(Data extracted from a collection)
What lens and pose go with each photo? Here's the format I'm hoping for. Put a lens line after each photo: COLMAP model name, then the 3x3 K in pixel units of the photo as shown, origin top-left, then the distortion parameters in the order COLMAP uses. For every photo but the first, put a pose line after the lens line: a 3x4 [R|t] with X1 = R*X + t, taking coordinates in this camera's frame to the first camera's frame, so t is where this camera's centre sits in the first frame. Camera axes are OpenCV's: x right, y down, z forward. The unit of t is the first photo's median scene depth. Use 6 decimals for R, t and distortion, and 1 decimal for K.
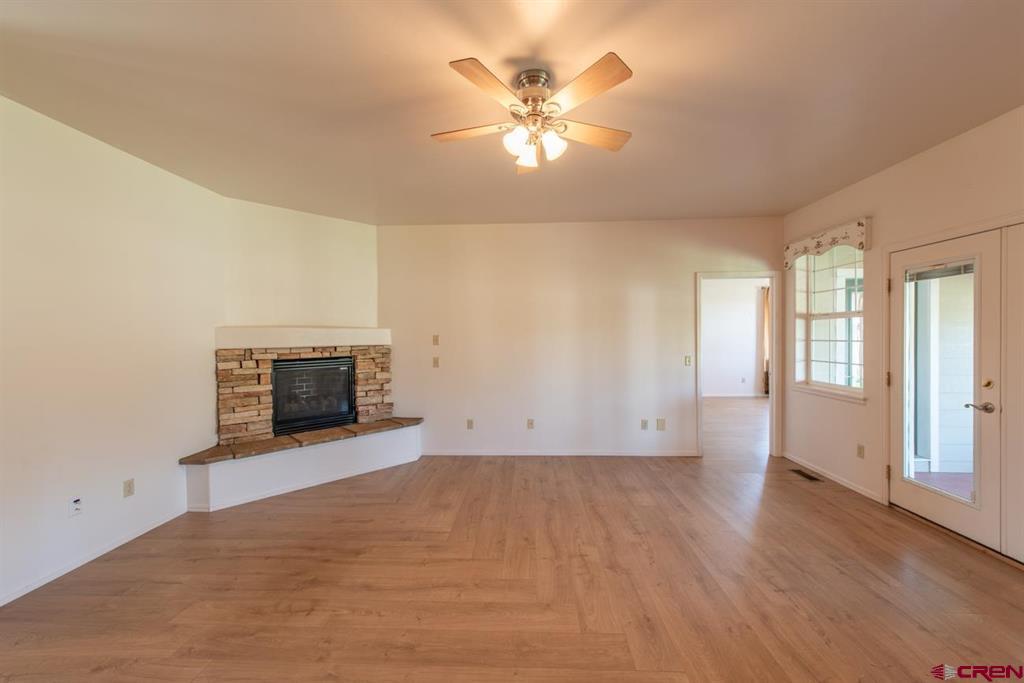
lens RADIAL K [[399.6, 0, 513.1], [0, 399.6, 340.9], [0, 0, 1]] dist [0.016599, -0.004828]
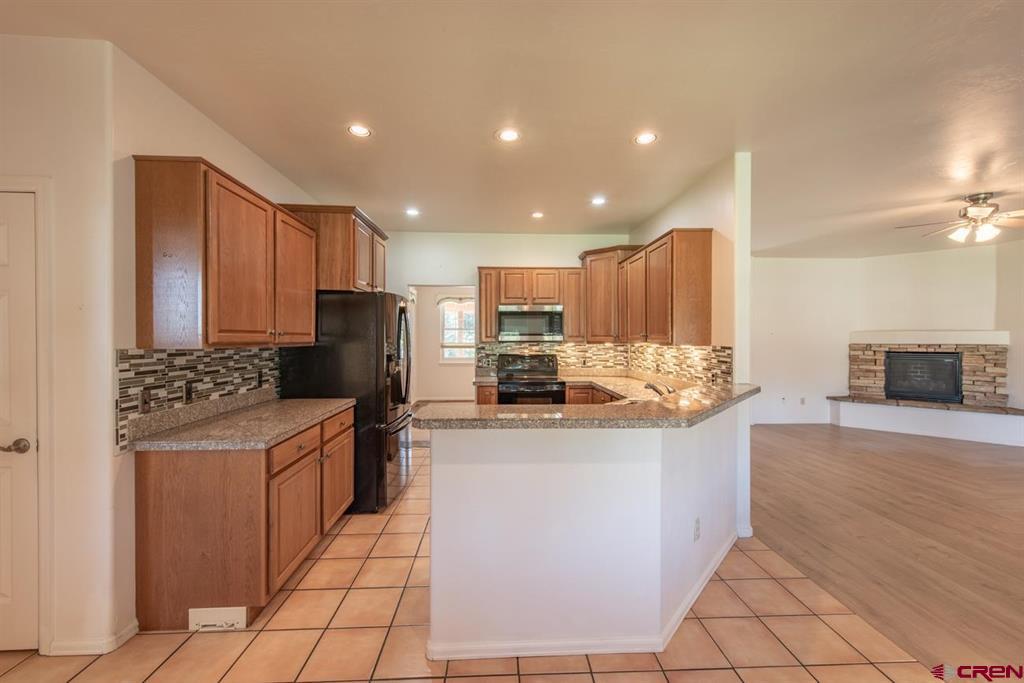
lens RADIAL K [[399.6, 0, 513.1], [0, 399.6, 340.9], [0, 0, 1]] dist [0.016599, -0.004828]
pose [[0.091835, 0.017962, -0.995612, 0.880744], [-0.013975, 0.999762, 0.016747, -0.001206], [0.995676, 0.012375, 0.092064, -0.647038]]
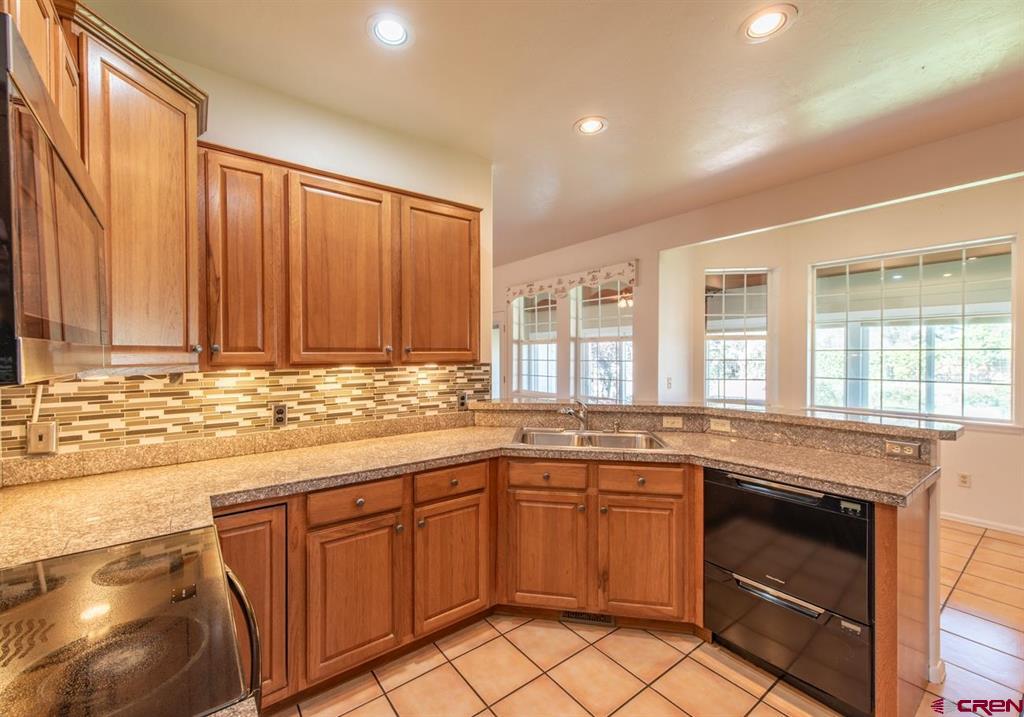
lens RADIAL K [[417.9, 0, 490.3], [0, 417.9, 359.7], [0, 0, 1]] dist [0.012089, -0.000050]
pose [[0.781888, 0.000603, 0.623418, -0.267267], [0.001153, 0.999996, -0.002413, 0.012506], [-0.623417, 0.002606, 0.781885, -0.755826]]
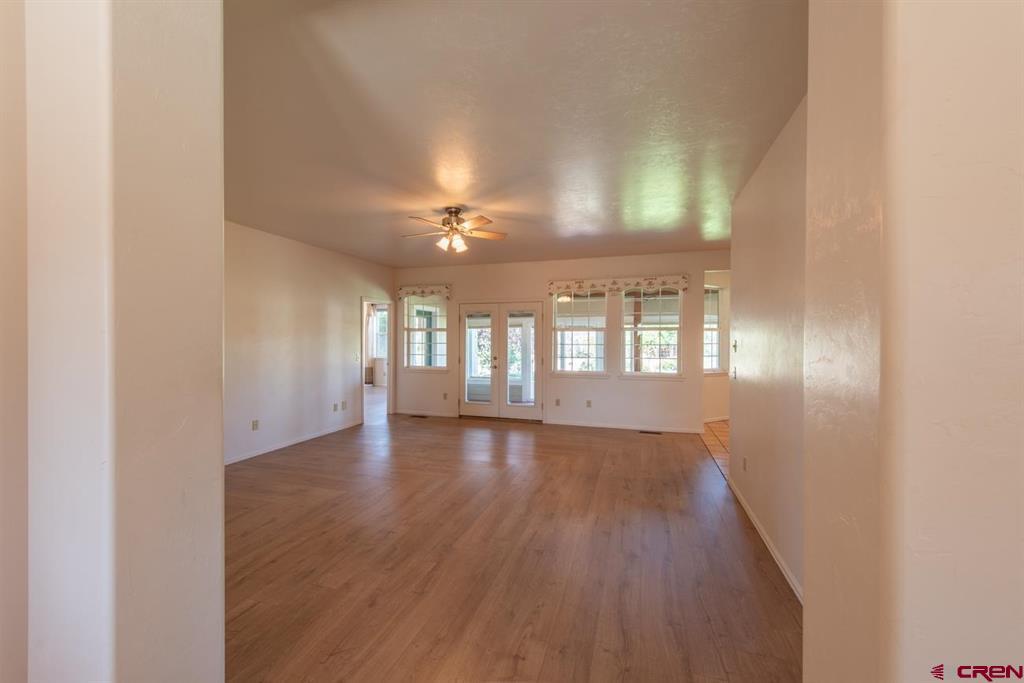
lens RADIAL K [[399.6, 0, 513.1], [0, 399.6, 340.9], [0, 0, 1]] dist [0.016599, -0.004828]
pose [[0.262723, 0.004829, 0.964859, -0.930204], [0.007687, 0.999945, -0.007097, 0.005248], [-0.964841, 0.009281, 0.262672, 0.109518]]
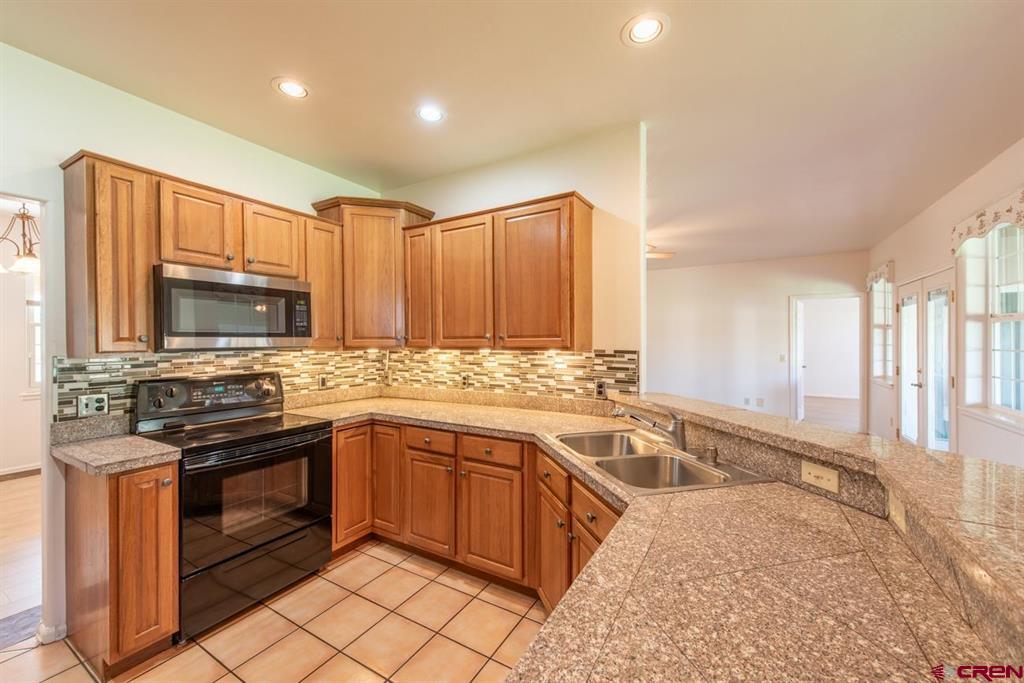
lens RADIAL K [[399.6, 0, 513.1], [0, 399.6, 340.9], [0, 0, 1]] dist [0.016599, -0.004828]
pose [[0.883050, 0.008498, -0.469202, 0.309253], [-0.012011, 0.999918, -0.004496, 0.006516], [0.469125, 0.009606, 0.883079, -0.815819]]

**Your assignment:** Set down the records exactly, without the pictures.

**Output below:**
What lens and pose go with each photo? Here's the format I'm hoping for. Put a lens line after each photo: COLMAP model name, then the 3x3 K in pixel units of the photo as shown, origin top-left, then the distortion parameters in the order COLMAP uses. For every photo but the first, put a pose line after the lens line: a 3x4 [R|t] with X1 = R*X + t, taking coordinates in this camera's frame to the first camera's frame, so t is where this camera's centre sits in the first frame. Camera axes are OpenCV's: x right, y down, z forward. The unit of t is the first photo's median scene depth. Use 6 decimals for R, t and distortion, and 1 decimal for K.
lens RADIAL K [[399.6, 0, 513.1], [0, 399.6, 340.9], [0, 0, 1]] dist [0.016599, -0.004828]
lens RADIAL K [[399.6, 0, 513.1], [0, 399.6, 340.9], [0, 0, 1]] dist [0.016599, -0.004828]
pose [[0.091835, 0.017962, -0.995612, 0.880744], [-0.013975, 0.999762, 0.016747, -0.001206], [0.995676, 0.012375, 0.092064, -0.647038]]
lens RADIAL K [[417.9, 0, 490.3], [0, 417.9, 359.7], [0, 0, 1]] dist [0.012089, -0.000050]
pose [[0.781888, 0.000603, 0.623418, -0.267267], [0.001153, 0.999996, -0.002413, 0.012506], [-0.623417, 0.002606, 0.781885, -0.755826]]
lens RADIAL K [[399.6, 0, 513.1], [0, 399.6, 340.9], [0, 0, 1]] dist [0.016599, -0.004828]
pose [[0.262723, 0.004829, 0.964859, -0.930204], [0.007687, 0.999945, -0.007097, 0.005248], [-0.964841, 0.009281, 0.262672, 0.109518]]
lens RADIAL K [[399.6, 0, 513.1], [0, 399.6, 340.9], [0, 0, 1]] dist [0.016599, -0.004828]
pose [[0.883050, 0.008498, -0.469202, 0.309253], [-0.012011, 0.999918, -0.004496, 0.006516], [0.469125, 0.009606, 0.883079, -0.815819]]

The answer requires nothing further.